As fate would have it, though, the strange crusade to dissolve School Districts for the sake of greater fairness and "choice" hit a real big road block without having to consider history on an abstract level.

Guess where?

Patterson's Pontiac, natch. Hello New York(er)! All unresolved social problems eventually come home to roost.

The District, now primarily African-American, was struggling and it looked like a perfect target for Lansing's innovative reform idea of saving schools by closing schools.

But Oakland County Republicans woke up and said, whoa, hey, closing Pontiac would really cause problems for surrounding Districts -- like Bloomfield, itself downsizing and consolidating high schools -- and so Republicans from Oakland were forced to deal quietly -- in a 70s backroom kind of way -- with the internal contradiction in their own "reform" scheme.  Just before the dissolution law was hastily finalized some Oakland County officials popped in a clause that said Districts with more than 2500 kids can't close. They are too big to fail. We have bashed teachers and teacher unions so much we are going to damage our own communities! Forsooth!

So: Pontiac lives! As does, of course, clumsy contradiction and hypocrisy.

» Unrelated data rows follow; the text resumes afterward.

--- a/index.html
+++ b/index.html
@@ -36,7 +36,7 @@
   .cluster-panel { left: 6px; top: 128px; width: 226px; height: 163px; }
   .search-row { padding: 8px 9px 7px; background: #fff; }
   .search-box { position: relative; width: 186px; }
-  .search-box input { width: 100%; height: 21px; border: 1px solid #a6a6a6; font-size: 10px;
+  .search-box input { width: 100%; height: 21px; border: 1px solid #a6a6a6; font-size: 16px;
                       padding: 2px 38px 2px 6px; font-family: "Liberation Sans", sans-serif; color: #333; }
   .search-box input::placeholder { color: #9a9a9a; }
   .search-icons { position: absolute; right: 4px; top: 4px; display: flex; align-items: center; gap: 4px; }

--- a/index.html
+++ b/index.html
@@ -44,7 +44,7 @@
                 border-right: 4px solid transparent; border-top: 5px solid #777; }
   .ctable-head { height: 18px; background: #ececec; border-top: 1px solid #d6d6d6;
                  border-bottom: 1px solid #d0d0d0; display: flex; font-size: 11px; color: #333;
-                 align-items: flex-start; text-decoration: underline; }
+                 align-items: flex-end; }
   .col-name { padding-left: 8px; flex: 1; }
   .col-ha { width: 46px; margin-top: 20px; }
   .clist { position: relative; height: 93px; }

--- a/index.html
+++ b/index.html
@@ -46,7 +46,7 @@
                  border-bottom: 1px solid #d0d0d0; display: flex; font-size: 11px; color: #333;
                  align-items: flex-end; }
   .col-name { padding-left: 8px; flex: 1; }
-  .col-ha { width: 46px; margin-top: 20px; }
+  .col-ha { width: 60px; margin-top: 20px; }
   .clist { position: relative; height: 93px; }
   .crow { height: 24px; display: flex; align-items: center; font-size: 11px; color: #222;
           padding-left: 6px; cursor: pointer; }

Pontiac Schools became a political football again -- although of a different sort -- the only constants being, perhaps, that nothing that was said about public schools by elected officials throughout the state was true and that Patterson was still influential.

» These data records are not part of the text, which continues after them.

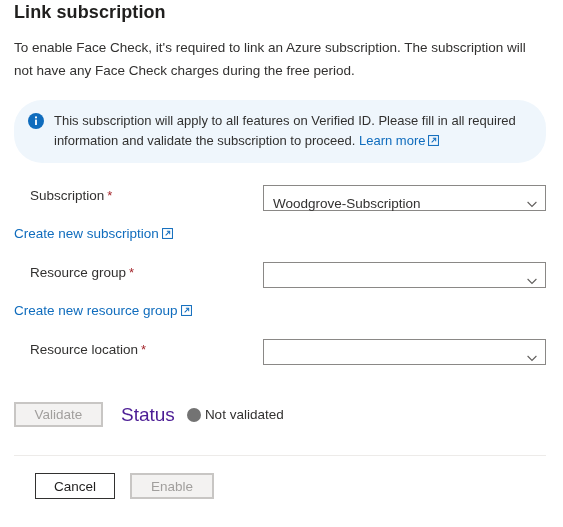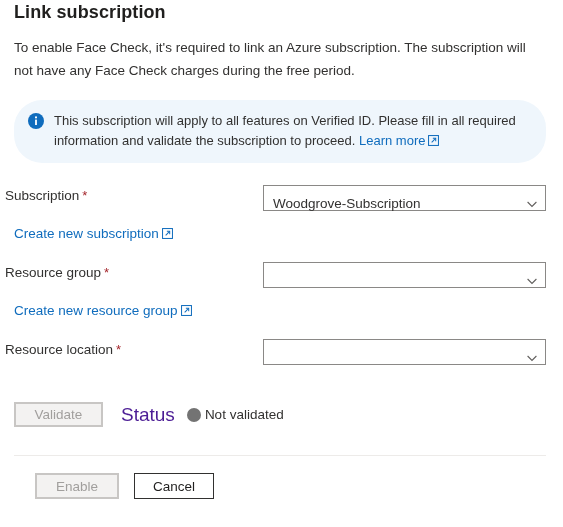--- a/index.html
+++ b/index.html
@@ -93,7 +93,7 @@
   }
   .field-label {
     position: absolute;
-    left: 5px;
+    left: 30px;
     top: 3px;
     font-size: 13.5px;
     color: #323130;

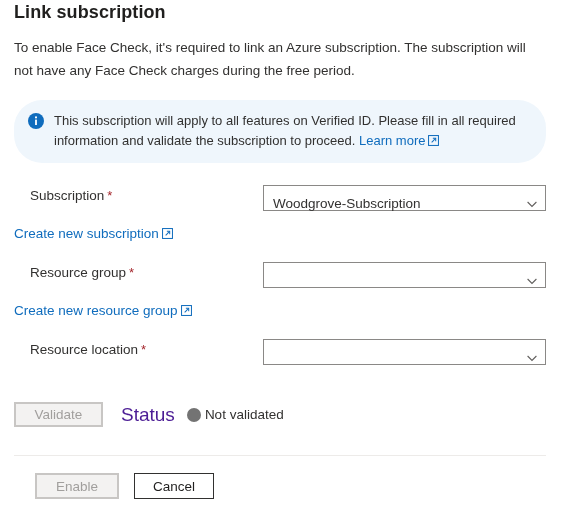--- a/index.html
+++ b/index.html
@@ -303,8 +303,8 @@
 <div class="divider"></div>
 
 <div class="footer-actions">
+  <button class="btn btn-cancel">Cancel</button>
   <button class="btn btn-enable disabled">Enable</button>
-  <button class="btn btn-cancel">Cancel</button>
 </div>
 
 </body></html>

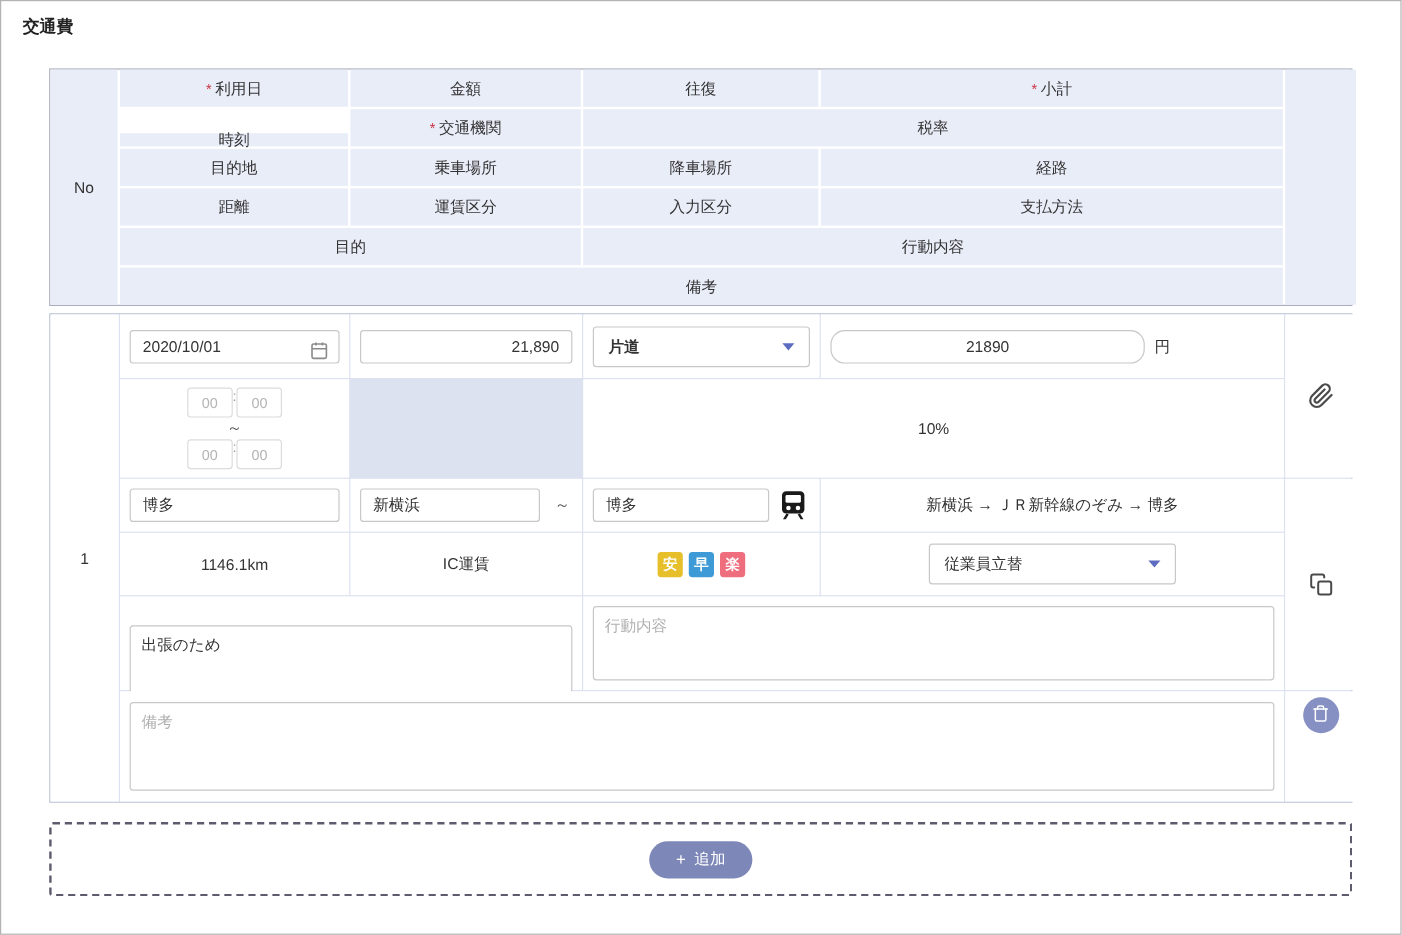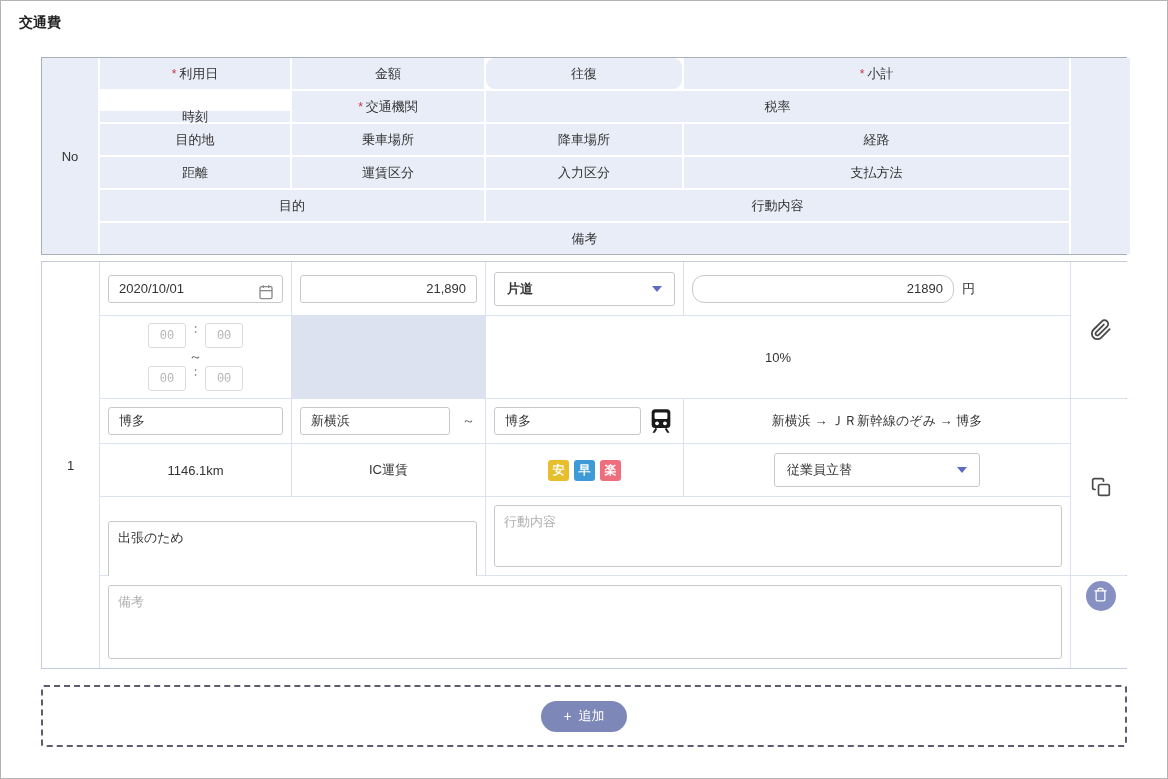--- a/index.html
+++ b/index.html
@@ -144,7 +144,7 @@
   <div class="hc" style="grid-area:1/3/2/4;">
     <span>金額</span>
   </div>
-  <div class="hc" style="grid-area:1/4/2/5;border-radius:9px;">
+  <div class="hc" style="grid-area:1/4/2/5;">
     <span>往復</span>
   </div>
   <div class="hc" style="grid-area:1/5/2/6;">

Rather than close Pontiac, the state appointed a "consultant" for two years for 750K. The consultant, curiously, turned out to be the former EM of Muskegon Heights and Highland Park -- two other primarily black Districts shut down by the state. That consultant's brother, in turn, was appointed to replace "him" as the EM.http://bloomfield-mi.patch.com/groups/ken-jacksons-blog/p/em-by-any-other-name

When some from Oakland County balked at the Governor's attempt to expand the EAA and render a horrific 1 sized fits all solution to public education, the only virtue of which is that is equally bad for all, no matter your skin color, Superintendent Flanagan clumsily tried to remind them of the Pontiac sweetheart deal. That might go away he hinted, perhaps having sat in Lansing so long he believed he had the power to do it.

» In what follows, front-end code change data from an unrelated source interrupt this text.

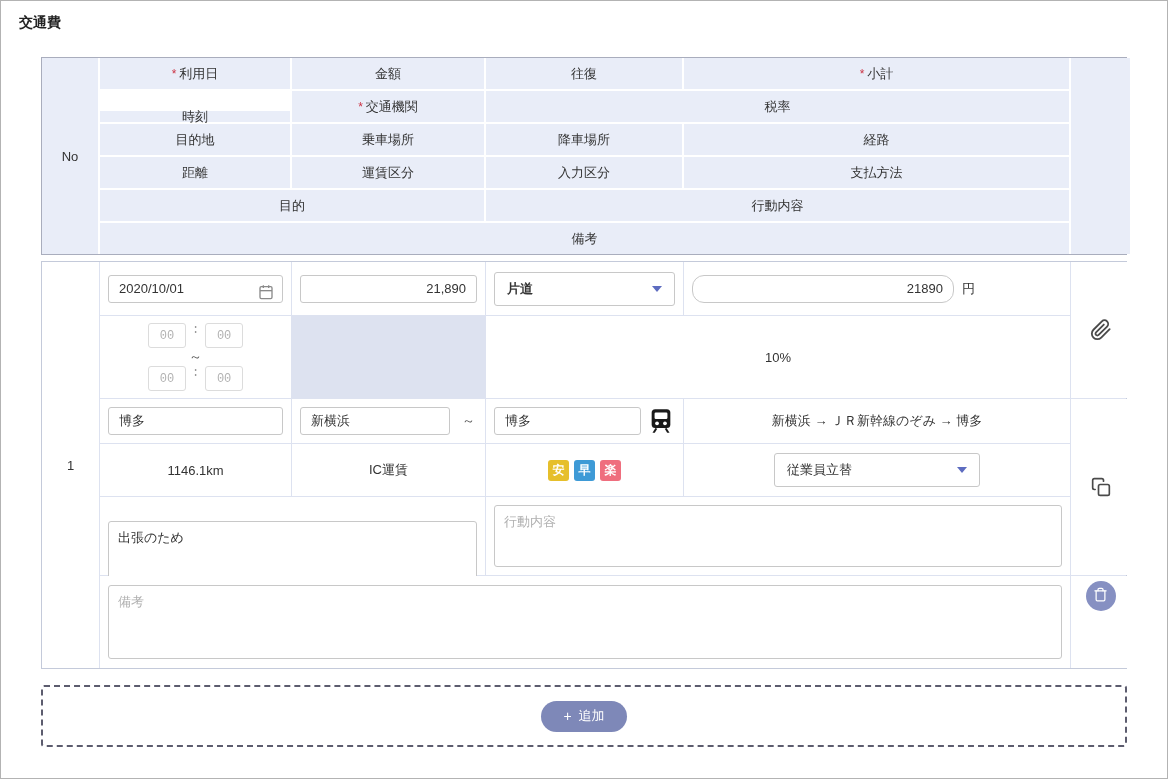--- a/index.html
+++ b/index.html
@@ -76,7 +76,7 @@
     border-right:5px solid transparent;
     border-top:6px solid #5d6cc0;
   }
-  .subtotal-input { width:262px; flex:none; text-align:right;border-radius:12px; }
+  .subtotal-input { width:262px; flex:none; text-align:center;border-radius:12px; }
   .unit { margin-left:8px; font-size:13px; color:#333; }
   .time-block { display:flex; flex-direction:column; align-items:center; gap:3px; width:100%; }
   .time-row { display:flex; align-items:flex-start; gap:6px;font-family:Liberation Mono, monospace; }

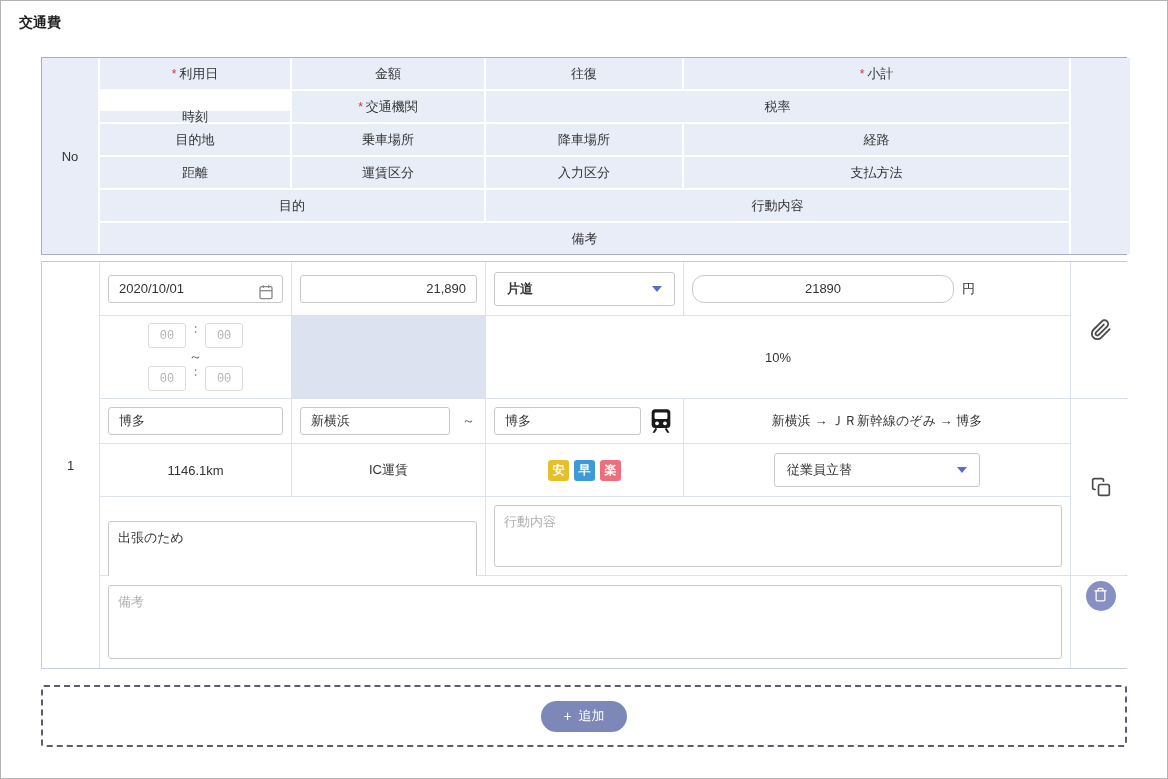--- a/index.html
+++ b/index.html
@@ -79,7 +79,7 @@
   .subtotal-input { width:262px; flex:none; text-align:center;border-radius:12px; }
   .unit { margin-left:8px; font-size:13px; color:#333; }
   .time-block { display:flex; flex-direction:column; align-items:center; gap:3px; width:100%; }
-  .time-row { display:flex; align-items:flex-start; gap:6px;font-family:Liberation Mono, monospace; }
+  .time-row { display:flex; align-items:flex-start; gap:0; }
   .time-input {
     width:38px; height:25px; text-align:center;
     border:1px solid #dcdcdc; border-radius:3px;

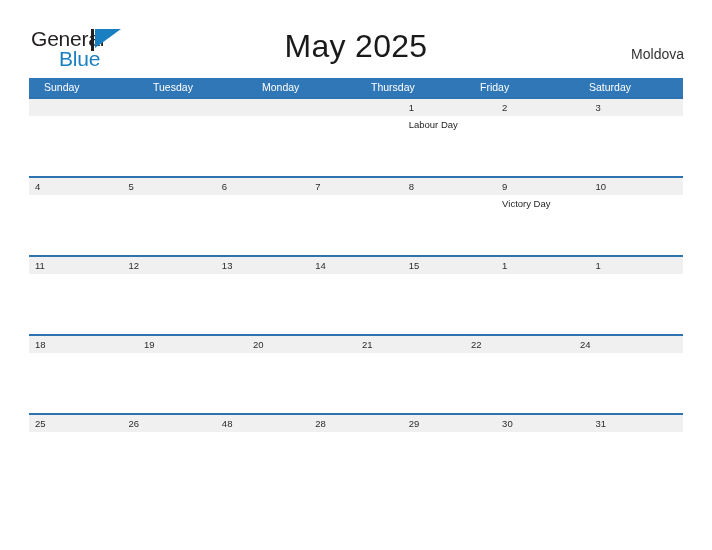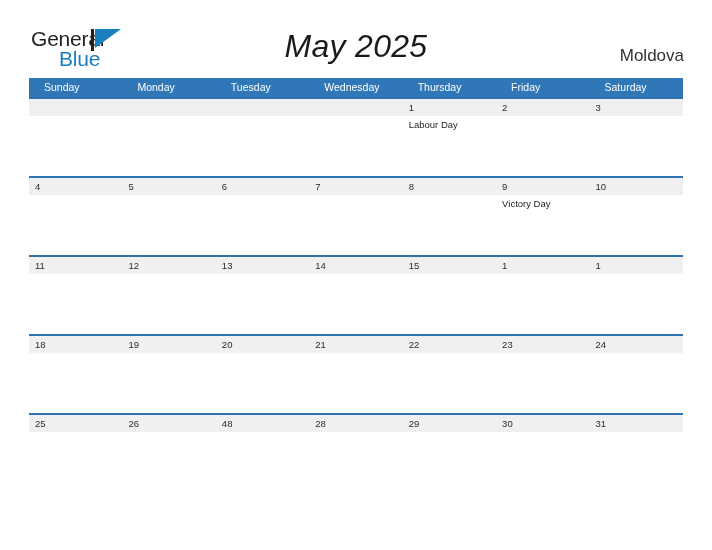--- a/index.html
+++ b/index.html
@@ -67,7 +67,6 @@
     color: #1a1a1a;
     letter-spacing: 0.3px;
     font-family: "Liberation Sans", sans-serif;
-    font-style: italic;
   }
 
   .country-label {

Today (after the initial posting of this blog), it looks like the "consultant" has found a way to "sell" Pontiac Public Schools and a chunk of what was the Oakland County to a virtual university in Florida. Talk about snowbirds:http://www.detroitnews.com/article/20140122/SCHOOLS/301220066/Pontiac-School-District-wants-10-years...

So, yes, as L. Brooks says, hesitate before you stop for gas in Detroit. There are some corrupt criminals there. I drive in every day and I am cautious.

But keep a closer watch out for those who would "save" schools by unbundling and dissolving them. I watch them every day and I am much more terrified of them than I am of carjacking in Detroit.

There is, in short, as history shows, usually a wee bit more involved than putting kids first and academic achievement and PISA test scores. And those things need to be argued honestly. Those conversations are hard and sometimes ugly, but necessary, and not dangerous.

If, however, someone tries to talk to you about public education without talking directly about race, poverty, economics, history, etc. and instead bombards you with buzz words -- "choice, achievement gap, career and college readiness", etc. -- duck, and lock the car doors, too.